He also had way better coping skills than Nick.

Like do you guys remember that time he was accused of hitting Lisa (but he did not hit her, he did NOT)?

He was pretty angry, but he managing to snap out of it after seeing Mark.

:story:

Anyways, Nick would probably call Mark a nerd and tell him to kill himself.
 
They might not at the guilt determination stage, but it's probably relevant to sentencing.

I didn't realize that the judge had that much discretion -- if the hair test isn't brought up by the prosecution at all, can the judge factor it into sentencing ? My assumption is if it's not going in front of the jury it's not entered into evidence
 
I wonder if Nick has ever read the letter Ronald Reagan wrote to his son Mike prior to the latter’s marriage. Balldo is exactly the kind of POS who could read it and feel not a scintilla of shame. Money quotes:

‘You’ve heard all the jokes that have been rousted around by all the “unhappy marrieds” and cynics. Now, in case no one has suggested it, there is another viewpoint. You have entered into the most meaningful relationship there is in all human life. It can be whatever you decide to make it.
So true. Instead of following Reagan's words, Nick emulated his behavior. He might as well have been absent from his child's birth (after a shotgun wedding) to fuck around with his old girlfriend, as Reagan was in the case of Patricia Reagan's birth to Nancy.
 
I didn't realize that the judge had that much discretion -- if the hair test isn't brought up by the prosecution at all, can the judge factor it into sentencing ? My assumption is if it's not going in front of the jury it's not entered into evidence
No, it has to be evidence of record. But evidence of record can be entered at the sentencing stage as mitigating or aggravating factors to argue what guidelines sentence should be given, or even to argue for a deviation upward or downward from the guidelines.

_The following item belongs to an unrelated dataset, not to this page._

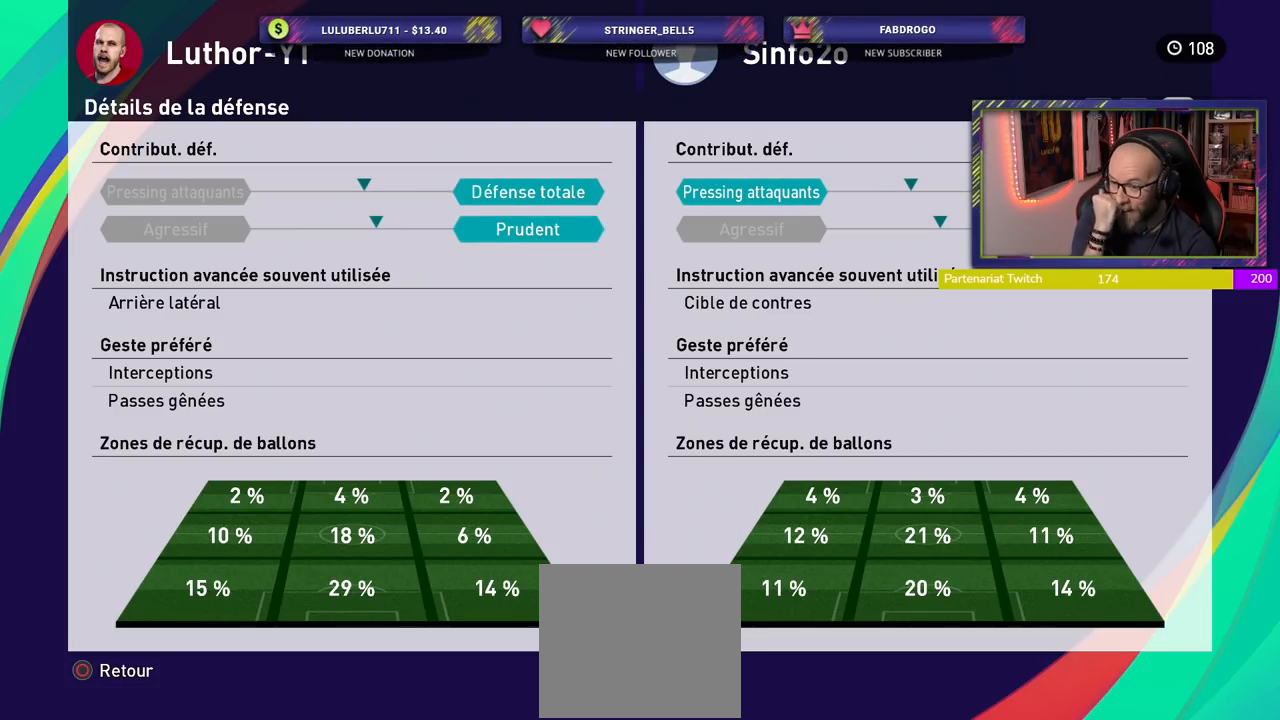
{"buttons": [], "left_stick": "center", "right_stick": "center", "events": []}
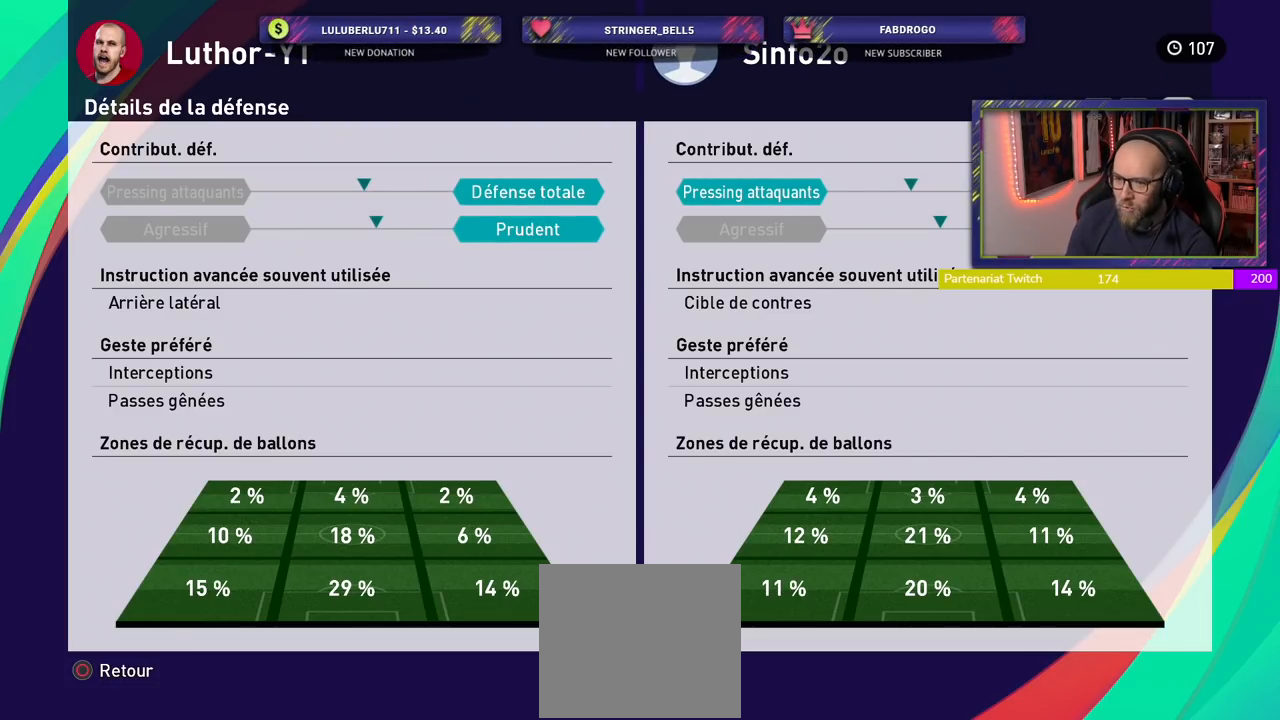
{"buttons": [], "left_stick": "center", "right_stick": "center", "events": [[40, "R1", "down"], [140, "R1", "up"]]}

So sometimes evidence would be prejudicial, or just not useful, at the guilt determination stage but entirely appropriate for sentencing, in the case of a sentence decided by the jury (capital cases and some others). Deviation from sentencing guidelines generally requires evidence of record established by the jury beyond the usual beyond a reasonable doubt standard (Booker/Apprendi).

Since Nick is challenging basically everything in the case (despitedly incessantly admitting to it in public), part of knocking out reasonable doubt if they swore up and down that no child was exposed to cocaine, the test is bullshit, the bedroom was locked 24/7 with armed guards at the door, etc., then the actual presence of cocaine metabolites in the hair of a child kind of knocks that argument out.

So it's probably going to come up at some point especially if Nick keeps up his lameass teenager caught with drugs excuses and lies.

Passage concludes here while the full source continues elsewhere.